§ **Assignment**
Select every line below that contains the word "minus", matching its case exactly, and copy each of those lines.

Collected data:
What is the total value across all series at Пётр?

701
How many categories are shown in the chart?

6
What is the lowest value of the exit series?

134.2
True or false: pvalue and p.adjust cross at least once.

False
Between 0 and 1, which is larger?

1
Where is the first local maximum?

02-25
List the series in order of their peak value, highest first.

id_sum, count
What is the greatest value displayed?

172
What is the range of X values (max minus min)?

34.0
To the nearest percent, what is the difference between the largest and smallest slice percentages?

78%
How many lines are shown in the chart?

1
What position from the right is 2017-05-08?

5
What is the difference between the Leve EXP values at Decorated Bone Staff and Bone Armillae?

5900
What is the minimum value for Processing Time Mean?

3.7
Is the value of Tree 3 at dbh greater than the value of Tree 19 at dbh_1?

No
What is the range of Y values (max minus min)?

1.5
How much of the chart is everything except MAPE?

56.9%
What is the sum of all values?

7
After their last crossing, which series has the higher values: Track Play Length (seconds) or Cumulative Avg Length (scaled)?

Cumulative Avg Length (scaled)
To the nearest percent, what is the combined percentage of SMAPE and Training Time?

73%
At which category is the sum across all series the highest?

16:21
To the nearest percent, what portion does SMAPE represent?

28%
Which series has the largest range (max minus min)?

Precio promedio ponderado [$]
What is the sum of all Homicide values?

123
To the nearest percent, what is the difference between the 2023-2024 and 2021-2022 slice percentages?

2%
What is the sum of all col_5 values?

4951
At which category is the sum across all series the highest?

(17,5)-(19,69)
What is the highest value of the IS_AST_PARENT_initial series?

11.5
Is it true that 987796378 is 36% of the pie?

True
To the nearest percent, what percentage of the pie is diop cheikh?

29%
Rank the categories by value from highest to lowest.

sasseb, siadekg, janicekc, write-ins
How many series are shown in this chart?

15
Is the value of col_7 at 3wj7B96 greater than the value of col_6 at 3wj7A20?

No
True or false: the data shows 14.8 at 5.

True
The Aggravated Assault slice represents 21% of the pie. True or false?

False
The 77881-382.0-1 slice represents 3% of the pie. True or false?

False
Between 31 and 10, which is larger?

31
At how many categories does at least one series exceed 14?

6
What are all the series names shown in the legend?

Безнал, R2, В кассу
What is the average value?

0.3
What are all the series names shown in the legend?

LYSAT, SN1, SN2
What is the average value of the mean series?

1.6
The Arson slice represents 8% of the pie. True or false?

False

§ **Result**
What is the range of X values (max minus min)?
What is the range of Y values (max minus min)?
Which series has the largest range (max minus min)?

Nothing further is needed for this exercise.